I whistled. It hurt my mouth. “Not on my budget. Besides, I’m old-fashioned—I like to hold ’em with my hands.”

“For this job you’ll use a Hamilton, and it’ll be a twenty-input Masterchrome, brand new.”

“You grew poppies on that farm? Or just struck diamonds with the roto-tiller?”

“You’ll be getting paid by Bryce Carrington.” I blinked.

“Now will you catch that plane so I can tell you about it? The New Age, ask for the Presidential Suite.”

“The hell with the plane, I’ll walk. Quicker.” I hung up.

According to the Time magazine in my dentist’s waiting room, Bryce Carrington was the genius who had become a multibillionaire by convincing a number of giants of industry to underwrite Skyfac, the great orbiting complex that kicked the bottom out of the crystals market—and seventy-’leven other markets besides. As I recalled the story, some rare poliolike disease had wasted both his legs and put him in a wheelchair.
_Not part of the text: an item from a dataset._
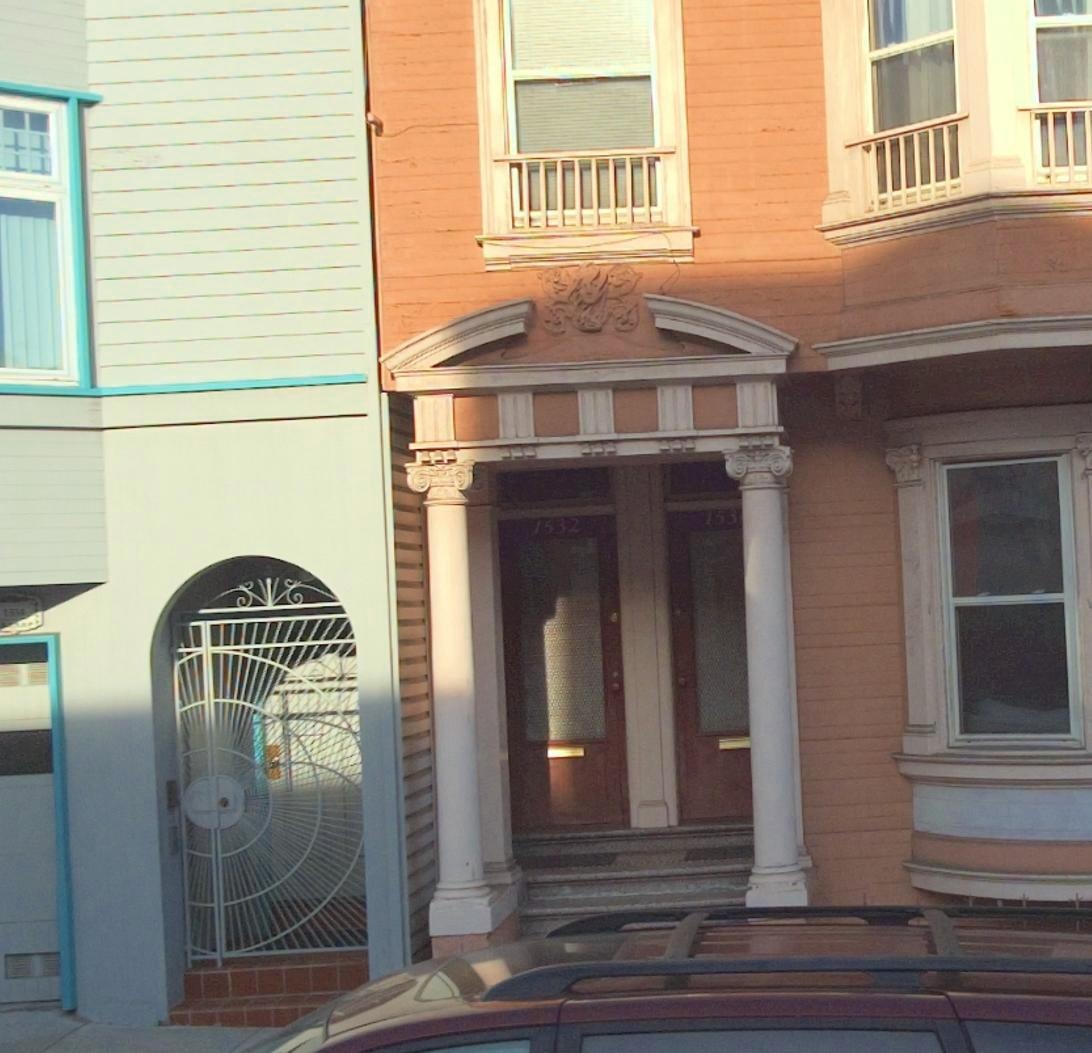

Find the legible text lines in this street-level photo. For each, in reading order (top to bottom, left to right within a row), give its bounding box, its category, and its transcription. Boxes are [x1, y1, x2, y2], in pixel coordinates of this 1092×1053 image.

But the legs had lost strength, not function—in lessened gravity they worked well enough. So he created Skyfac, establishing mining crews on Luna to supply it with cheap raw materials, and spent most of his time in orbit under reduced gravity. His picture made him look like a reasonably successful author (as opposed to writer). Other than that I knew nothing about him. I paid little attention to news and none at all to space news.